На слабые возражения оробевших штабистов ответил:
– Вы просто еще молодые. И не понимаете, что такое сила слова.
Писать убойную заметку Дубравин поручил юристу, человеку по-хорошему упертому и въедливому.
Но когда он ее получил, понял, что, судя по всему, ему самому придется садиться за письменный стол и вспоминать профессию, из которой он вышел.
Пришлось покорпеть. Но зато в конце вышел хороший, жесткий текст под динамичным названием: "Жалует царь…":
"Представьте себе. Решили вы улучшить свои жилищные условия. Скопили деньжонок непосильным трудом. Вышли на рынок. Купили квартиру. Оформили. И радостно едете вселяться.
Ан нет. В купленной вами квартире жилец. Нет, не хозяин. Жилец, который у него арендовал квартиру в прошлом году и денег не заплатил. Выезжать не хочет. Мне, говорит, тут нравится. Я на унитаз потратился. Буду здесь жить всегда…
Ну, вы, естественно, в суд. Суд должен приговорить жильца, который ни договора не имеет, ни денег не платит – выселить, а хозяина, то есть вас, вселить.
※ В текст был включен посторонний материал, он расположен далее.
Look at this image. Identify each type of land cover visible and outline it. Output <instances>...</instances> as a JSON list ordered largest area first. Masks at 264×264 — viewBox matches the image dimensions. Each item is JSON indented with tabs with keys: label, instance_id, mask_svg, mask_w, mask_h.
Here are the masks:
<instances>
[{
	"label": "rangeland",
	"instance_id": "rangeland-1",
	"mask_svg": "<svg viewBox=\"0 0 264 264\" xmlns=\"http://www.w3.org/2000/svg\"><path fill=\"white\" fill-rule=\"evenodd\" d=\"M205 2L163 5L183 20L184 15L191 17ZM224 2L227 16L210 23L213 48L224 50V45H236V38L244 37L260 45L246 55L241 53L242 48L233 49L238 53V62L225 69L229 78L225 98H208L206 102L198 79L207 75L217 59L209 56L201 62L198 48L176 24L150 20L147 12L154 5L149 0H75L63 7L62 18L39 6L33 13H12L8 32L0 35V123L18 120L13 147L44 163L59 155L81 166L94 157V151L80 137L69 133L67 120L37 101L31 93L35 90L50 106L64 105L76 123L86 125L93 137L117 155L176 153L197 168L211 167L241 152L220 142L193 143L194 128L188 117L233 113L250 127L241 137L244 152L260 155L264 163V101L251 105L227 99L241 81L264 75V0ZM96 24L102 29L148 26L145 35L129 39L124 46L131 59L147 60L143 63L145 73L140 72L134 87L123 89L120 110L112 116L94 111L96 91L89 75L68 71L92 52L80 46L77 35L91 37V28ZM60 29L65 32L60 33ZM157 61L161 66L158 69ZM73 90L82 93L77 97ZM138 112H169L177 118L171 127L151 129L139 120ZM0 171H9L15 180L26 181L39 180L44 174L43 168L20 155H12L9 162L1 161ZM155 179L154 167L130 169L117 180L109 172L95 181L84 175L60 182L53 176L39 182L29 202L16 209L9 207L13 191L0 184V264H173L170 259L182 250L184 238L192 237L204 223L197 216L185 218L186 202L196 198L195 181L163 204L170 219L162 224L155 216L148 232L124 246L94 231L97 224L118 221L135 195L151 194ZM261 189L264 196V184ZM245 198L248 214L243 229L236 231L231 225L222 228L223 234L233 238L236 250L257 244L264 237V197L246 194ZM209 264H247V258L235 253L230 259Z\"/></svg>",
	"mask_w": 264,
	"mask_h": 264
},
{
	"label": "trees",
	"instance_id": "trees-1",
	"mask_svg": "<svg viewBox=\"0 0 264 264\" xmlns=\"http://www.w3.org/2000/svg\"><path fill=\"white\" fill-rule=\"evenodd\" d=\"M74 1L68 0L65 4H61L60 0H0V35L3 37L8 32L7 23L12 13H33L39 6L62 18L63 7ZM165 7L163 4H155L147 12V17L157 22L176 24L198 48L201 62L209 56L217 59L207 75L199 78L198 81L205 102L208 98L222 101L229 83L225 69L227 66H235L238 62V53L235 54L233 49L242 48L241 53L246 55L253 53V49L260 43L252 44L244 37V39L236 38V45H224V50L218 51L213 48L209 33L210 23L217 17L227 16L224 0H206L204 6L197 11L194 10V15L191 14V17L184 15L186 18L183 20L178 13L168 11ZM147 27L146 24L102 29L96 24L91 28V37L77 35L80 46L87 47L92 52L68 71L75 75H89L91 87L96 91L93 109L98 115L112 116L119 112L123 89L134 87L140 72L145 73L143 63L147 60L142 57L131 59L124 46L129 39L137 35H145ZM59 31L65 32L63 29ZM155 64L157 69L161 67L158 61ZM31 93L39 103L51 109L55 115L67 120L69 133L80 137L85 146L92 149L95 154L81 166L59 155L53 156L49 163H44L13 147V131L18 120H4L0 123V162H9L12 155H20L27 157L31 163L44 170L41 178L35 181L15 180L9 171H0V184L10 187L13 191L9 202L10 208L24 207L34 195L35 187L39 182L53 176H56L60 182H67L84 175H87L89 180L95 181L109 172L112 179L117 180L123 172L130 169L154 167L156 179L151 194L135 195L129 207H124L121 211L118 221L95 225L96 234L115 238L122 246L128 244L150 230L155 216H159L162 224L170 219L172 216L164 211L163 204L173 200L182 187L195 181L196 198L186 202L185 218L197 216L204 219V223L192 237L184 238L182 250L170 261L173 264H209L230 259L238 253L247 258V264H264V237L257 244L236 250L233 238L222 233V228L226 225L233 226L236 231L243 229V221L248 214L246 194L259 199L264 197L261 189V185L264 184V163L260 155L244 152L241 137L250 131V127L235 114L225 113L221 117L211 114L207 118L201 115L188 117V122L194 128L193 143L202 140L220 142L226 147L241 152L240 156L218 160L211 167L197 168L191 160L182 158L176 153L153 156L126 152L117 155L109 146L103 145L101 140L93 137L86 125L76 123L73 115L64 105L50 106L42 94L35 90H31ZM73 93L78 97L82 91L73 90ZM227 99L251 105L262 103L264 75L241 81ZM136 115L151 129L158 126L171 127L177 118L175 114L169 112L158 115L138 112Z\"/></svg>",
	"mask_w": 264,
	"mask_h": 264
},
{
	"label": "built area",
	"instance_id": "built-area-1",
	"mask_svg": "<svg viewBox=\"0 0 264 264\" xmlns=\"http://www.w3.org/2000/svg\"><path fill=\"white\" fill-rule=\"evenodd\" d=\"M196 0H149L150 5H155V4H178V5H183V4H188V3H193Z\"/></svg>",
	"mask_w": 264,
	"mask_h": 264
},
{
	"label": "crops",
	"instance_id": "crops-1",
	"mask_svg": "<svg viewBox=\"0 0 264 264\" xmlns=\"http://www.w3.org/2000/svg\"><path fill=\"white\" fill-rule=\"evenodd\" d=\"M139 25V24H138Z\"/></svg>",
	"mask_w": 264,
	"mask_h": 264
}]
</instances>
Но тут в дело вступает друг жильца. И говорит: вообще-то я тоже когда-то хотел эту квартиру купить. Поэтому отдайте ее мне. Без денег.
И тоже в суд подает…
И суд приговаривает – отобрать у вас квартиру и отдать ее другу жильца.
Потому, что он тоже хотел…
Вы считаете, так не бывает. И ошибаетесь. Бывает. Смотря кто жилец и кто его друг. Более того, эта история происходит сегодня на глазах у всей губернии. Только жилец здесь – Главное управление в лице генерала Кутриенко П. С., друг жильца – областная администрация в лице вице-губернатора Хитроева А. В., покупатель – издательский дом "Слово".
Ну и суд, естественно, наш советский… Прошу прощения, теперь российский, в лице судьи Лакиной.